Rosy’s father had contracted Shingles in his old age. Shingles is a disease like an adult Chicken Pox but far worse. What happens is that your nerve endings form water blisters on the ends of them. Each blister is incredibly painful because it is the end of a nerve. The doctor prescribed a special cream to rub on the blisters and her father’s back had a long string of Shingles blisters in a row such that they created a furrow in his back as you traced them. He was in such pain that he asked Rosy’s mother, who was almost completely blind to rub the lotion into his back. Her mother had been working earlier on a project involving glue and when she went to rub the lotion into his back she mixed-up the bottles and rubbed the glue into the wound instead of the lotion. The blisters hurt more so Rosy’s father asked her to put more lotion into his back to soothe the pain and she continued to add glue to rub into his back. Later Rosy came and saw what had happened and removed the glue from the wound.
I was telling one of my grandmother’s friend’s husband about my dangerous sailing trip in the spring. He thought about it for a bit and then told me that he had been on a more dangerous trip. He had invaded France three days after D-day and had been shot through his cheek by a sniper. Ten men from his troop were captured by the Germans and when they surrendered they were shot on site. When they captured the Germans they also shot the Germans on site. “It was they way things were back then,” he explained. “Things are different now.”

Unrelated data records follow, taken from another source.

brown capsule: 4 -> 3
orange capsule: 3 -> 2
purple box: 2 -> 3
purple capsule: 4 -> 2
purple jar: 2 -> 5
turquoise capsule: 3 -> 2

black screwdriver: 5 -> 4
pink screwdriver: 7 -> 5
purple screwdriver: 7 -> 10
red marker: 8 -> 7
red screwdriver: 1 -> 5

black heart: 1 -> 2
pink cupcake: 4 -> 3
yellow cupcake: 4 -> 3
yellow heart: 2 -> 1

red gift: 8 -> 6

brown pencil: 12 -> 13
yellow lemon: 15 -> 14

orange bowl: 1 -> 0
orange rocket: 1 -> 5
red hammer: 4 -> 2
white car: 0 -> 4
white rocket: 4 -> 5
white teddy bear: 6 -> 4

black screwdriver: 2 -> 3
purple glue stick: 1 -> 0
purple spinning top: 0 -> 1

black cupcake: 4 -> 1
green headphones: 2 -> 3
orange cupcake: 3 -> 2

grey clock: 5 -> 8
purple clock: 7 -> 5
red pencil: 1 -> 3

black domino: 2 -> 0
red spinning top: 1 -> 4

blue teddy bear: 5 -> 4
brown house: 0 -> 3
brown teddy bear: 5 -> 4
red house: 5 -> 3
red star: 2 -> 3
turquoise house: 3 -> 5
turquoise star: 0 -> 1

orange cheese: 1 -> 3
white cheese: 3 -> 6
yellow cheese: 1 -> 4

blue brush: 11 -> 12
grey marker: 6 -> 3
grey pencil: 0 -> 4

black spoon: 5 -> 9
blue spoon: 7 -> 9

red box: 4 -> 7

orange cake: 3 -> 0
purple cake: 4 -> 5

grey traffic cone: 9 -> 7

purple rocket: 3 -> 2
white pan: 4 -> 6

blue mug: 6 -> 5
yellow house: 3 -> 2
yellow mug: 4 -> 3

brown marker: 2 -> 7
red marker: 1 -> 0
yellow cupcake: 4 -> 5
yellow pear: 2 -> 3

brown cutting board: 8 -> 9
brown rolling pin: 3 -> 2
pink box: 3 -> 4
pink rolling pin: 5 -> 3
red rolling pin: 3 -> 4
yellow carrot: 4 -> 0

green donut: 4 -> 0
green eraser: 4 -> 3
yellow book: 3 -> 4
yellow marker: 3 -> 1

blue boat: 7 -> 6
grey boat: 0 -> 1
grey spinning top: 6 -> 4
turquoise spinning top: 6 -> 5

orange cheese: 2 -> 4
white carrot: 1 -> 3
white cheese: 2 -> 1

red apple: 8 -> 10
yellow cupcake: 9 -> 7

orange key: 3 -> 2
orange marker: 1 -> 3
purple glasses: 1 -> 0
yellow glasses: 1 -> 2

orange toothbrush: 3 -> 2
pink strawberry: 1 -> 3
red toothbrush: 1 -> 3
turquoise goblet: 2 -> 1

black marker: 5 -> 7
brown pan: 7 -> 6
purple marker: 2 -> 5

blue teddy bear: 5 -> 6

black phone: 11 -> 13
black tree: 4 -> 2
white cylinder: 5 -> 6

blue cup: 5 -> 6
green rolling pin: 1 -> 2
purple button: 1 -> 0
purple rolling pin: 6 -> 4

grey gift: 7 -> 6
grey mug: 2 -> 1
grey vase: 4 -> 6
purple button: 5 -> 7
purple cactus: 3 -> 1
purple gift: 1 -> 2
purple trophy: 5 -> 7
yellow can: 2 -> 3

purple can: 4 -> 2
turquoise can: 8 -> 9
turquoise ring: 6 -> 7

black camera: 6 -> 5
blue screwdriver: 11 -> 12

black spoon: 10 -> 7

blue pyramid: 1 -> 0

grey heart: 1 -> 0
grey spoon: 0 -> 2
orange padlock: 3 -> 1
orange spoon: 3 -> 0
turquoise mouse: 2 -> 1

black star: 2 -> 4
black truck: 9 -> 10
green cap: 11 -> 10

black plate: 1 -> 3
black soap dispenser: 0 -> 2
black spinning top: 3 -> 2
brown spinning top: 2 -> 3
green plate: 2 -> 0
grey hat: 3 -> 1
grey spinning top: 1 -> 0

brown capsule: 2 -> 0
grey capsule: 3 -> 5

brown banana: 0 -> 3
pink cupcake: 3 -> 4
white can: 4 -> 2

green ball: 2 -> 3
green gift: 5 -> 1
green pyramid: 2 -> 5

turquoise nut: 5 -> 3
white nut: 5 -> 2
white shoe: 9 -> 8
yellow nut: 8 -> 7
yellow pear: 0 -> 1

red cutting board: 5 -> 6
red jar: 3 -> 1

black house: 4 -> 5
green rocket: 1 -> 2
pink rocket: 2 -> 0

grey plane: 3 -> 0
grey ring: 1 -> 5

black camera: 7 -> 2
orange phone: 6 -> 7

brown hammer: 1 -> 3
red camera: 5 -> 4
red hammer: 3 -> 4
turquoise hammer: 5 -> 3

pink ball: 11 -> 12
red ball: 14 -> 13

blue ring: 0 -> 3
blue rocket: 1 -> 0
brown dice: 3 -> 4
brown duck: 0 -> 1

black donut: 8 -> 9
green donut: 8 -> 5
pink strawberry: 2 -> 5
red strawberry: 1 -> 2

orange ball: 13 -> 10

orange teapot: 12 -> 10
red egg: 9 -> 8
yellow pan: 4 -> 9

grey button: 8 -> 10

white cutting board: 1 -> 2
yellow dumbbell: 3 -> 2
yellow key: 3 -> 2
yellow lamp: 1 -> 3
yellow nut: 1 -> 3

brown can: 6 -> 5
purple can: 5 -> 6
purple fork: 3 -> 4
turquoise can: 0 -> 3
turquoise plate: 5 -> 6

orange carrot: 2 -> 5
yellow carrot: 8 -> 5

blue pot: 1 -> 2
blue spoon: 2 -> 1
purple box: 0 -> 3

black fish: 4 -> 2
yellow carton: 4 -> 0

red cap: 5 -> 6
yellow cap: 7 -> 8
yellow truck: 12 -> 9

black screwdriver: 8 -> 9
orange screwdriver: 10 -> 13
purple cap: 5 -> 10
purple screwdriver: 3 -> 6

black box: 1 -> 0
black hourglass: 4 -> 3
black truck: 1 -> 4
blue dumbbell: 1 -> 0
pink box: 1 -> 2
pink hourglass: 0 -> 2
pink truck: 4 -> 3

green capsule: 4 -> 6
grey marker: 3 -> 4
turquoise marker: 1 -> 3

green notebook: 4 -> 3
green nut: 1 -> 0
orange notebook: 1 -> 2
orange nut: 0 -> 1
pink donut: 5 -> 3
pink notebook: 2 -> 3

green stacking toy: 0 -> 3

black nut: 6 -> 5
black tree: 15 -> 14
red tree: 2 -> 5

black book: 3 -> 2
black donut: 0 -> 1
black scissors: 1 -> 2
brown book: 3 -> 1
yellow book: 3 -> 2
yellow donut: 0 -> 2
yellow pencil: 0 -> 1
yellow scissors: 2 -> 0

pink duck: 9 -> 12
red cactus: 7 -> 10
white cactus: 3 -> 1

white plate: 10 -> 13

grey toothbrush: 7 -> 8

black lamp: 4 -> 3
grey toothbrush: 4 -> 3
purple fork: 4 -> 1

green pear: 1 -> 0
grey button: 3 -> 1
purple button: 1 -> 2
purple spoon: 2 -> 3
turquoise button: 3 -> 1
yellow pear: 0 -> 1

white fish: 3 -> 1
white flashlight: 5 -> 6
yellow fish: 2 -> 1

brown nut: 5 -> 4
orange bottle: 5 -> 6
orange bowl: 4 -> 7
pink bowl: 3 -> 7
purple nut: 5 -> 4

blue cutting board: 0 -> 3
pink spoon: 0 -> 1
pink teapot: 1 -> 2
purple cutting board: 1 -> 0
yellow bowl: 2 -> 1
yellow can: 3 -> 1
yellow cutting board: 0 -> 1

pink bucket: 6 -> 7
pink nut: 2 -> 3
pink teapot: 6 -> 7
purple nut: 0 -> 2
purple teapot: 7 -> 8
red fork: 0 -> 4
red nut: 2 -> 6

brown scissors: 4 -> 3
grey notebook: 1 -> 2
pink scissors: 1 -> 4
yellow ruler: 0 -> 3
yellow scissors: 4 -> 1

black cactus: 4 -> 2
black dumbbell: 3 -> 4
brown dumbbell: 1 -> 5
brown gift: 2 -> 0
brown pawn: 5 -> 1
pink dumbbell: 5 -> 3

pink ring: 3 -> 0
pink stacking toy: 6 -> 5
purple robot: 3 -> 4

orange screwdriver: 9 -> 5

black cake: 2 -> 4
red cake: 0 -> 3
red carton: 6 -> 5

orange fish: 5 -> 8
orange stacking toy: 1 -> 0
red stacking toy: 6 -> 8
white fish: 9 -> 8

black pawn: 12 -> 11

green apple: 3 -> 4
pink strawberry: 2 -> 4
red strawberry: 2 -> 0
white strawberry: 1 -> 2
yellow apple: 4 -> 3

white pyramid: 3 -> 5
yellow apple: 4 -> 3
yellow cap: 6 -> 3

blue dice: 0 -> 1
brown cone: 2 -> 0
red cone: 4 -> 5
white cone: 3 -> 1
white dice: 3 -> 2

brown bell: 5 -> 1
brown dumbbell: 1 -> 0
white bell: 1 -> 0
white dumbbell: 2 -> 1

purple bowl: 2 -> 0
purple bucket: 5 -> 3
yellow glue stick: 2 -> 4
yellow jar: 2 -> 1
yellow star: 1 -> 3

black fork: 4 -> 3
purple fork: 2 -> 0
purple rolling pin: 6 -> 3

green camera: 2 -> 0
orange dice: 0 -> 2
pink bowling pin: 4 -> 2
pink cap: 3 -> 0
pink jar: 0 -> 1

We also talked about superstitions. My mom was wondering what would have happened in the World Series this year of everyone from Boston hadn’t done exactly what they had done to try to make the Sox win. Maybe it was that guy who wore his lucky underwear to every game or the man who didn’t shave his beard, or the girl who closed her eyes every time Jason Varitek came to bat, or the woman who walked out of the room to not watch whenever the bases were loaded. People did so much to will the Red Sox to win and they seemed to need every ounce of energy we supplied them with.
One psychology experiment, according to my father demonstrated how superstition works by feeding a group of pigeons in the dark. Food was dropped into the cage every fifteen minutes as the pigeons were in the dark. Over the course of a night this was done repeatedly. By morning each pigeon had developed a unique set of gestures and mannerisms that they thought might bring the food to fall. Some would flap their left wing while others would peck at a toy or hop on one leg.
I am skeptical of some of these things but the more I know about my own past the happier I can be.